- _Document section_
Question

Evaluate Limx-->0 √(√x+x^3) . cos(π/x) uing sandwich theorem

Answer 1

Thanks Ishan ;)

Answer 2

btw Evaluate √ is only on (√x+x^3)

Answer 3

Oh okay.

Answer 4

\[\left(\sqrt{x} + x^3\right)\cos \frac{\pi}x\]?

Answer 5

No there is also a radical sign on (√x+x^3)

Answer 6

\[\sqrt{\left(\sqrt{x} + x^3\right)}\cos \frac{\pi}x\]

Answer 7

Hmm the Radical part is Zero at x-> 0

Answer 8

The range of the cosine function is from -1 to 1.

Answer 9

So. no matter what you put in as the domain cos or cosine function is limited by its range i.e [-1,1]. In my opinion the limit should approach Zero

Answer 10

http://calculus.nipissingu.ca/problems/limit_problems.html qustion 1 at the bottom of the page

Answer 11

Thats where I got this from

Answer 12

http://calculus.nipissingu.ca/problems/limit_problems.html

Answer 13

Hmm okay. but the answer should be Zero.

Answer 14

In the hint it says use sandwich theorem.The question has more to it ;)

- _Set of tasks_
• a. Reproduce the saved entries rows verbatim, from the line containing "Is there any" through the end of the rows, omitting the pictures.
• b. Write the next part of the thread on evaluating the limit with the sandwich theorem, picking up after its final post.

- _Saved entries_
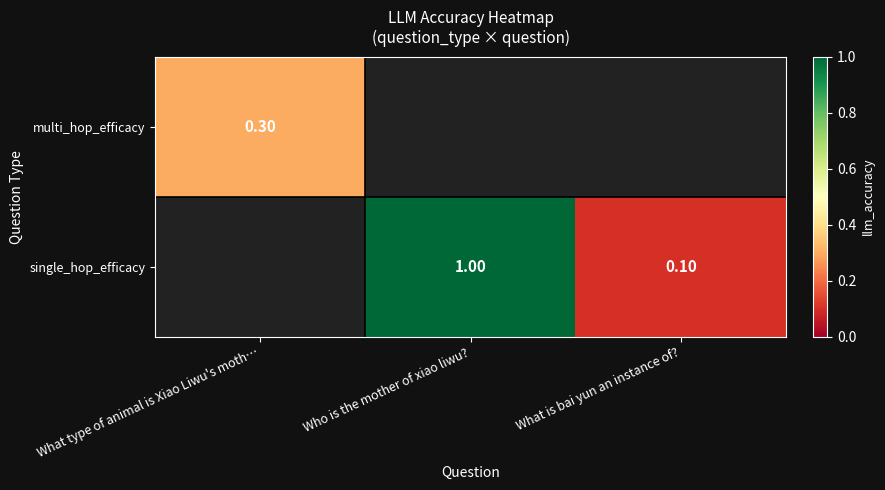

What is the sum of the single_hop_efficacy values at What is bai yun an instance of? and Who is the mother of xiao liwu??

1.1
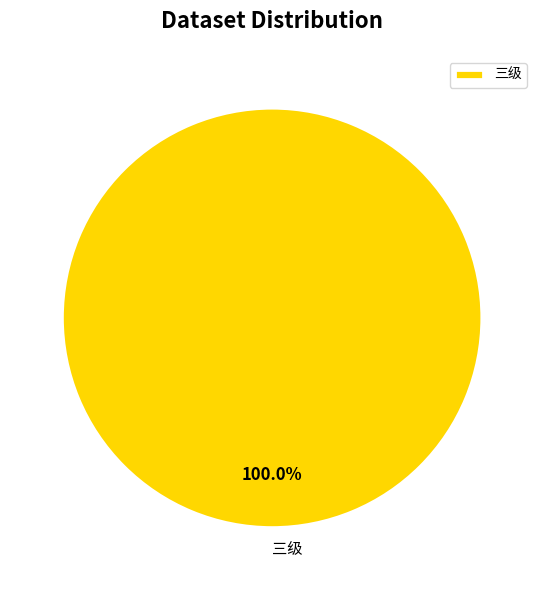

Is there any slice that represents more than half of the pie?

Yes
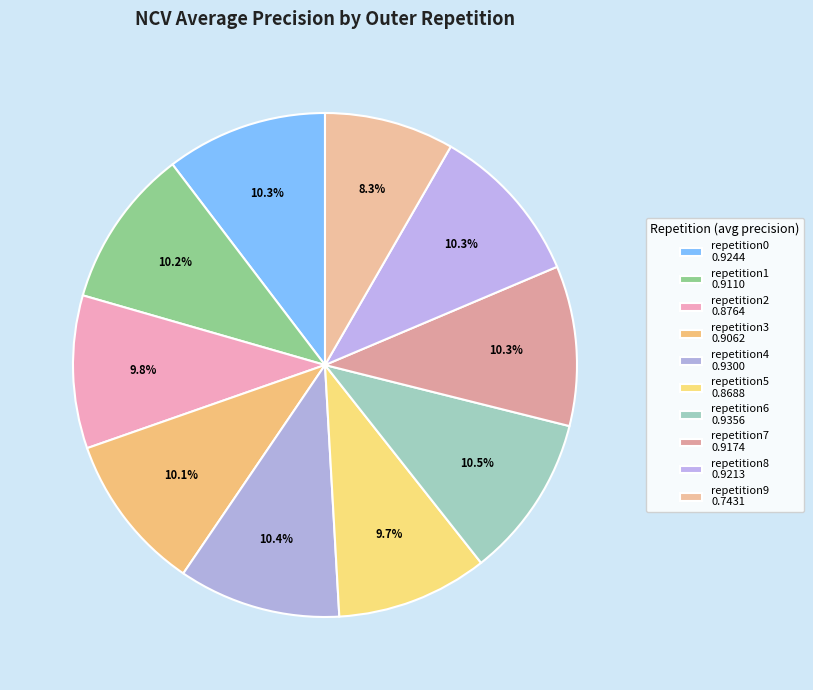

How many slices are in this pie chart?

10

- _Numbered responses_
• a.
Is there any slice that represents more than half of the pie?

Yes

How many slices are in this pie chart?

10

• b.
Answer 15

However I think 0 is a reasonab;e answer.Thanks for your help anyway. Gve youa badge ;)

Answer 16

I don't know how to use Sandwhich theorem but the function cos is limited by its range [-1,1] and the radical part is Zero. So, the answer should be Zero.

Answer 17

I in grade 12 as well ;)

Answer 18

\[-1\le \cos t\le 1\]\[t = \frac{\pi}x\]\[-1\le \cos \frac{\pi}x\le1\]\[ \implies -\sqrt{\left(\sqrt{x} + x^3\right)}\le \sqrt{\left(\sqrt{x} + x^3\right)}\cos \frac{\pi}x\le \sqrt{\left(\sqrt{x} + x^3\right)}\]When \(x\to 0\).
\[0 \le \lim_{x\to0}\sqrt{\left(\sqrt{x} + x^3\right)}\cos\frac{\pi}x\le0\]\[\implies \lim_{x\to0}\sqrt{\left(\sqrt{x} + x^3\right)}\cos\frac{\pi}x\]
I like Squeeze Theorem or Sandwich Theorem (Just googled it)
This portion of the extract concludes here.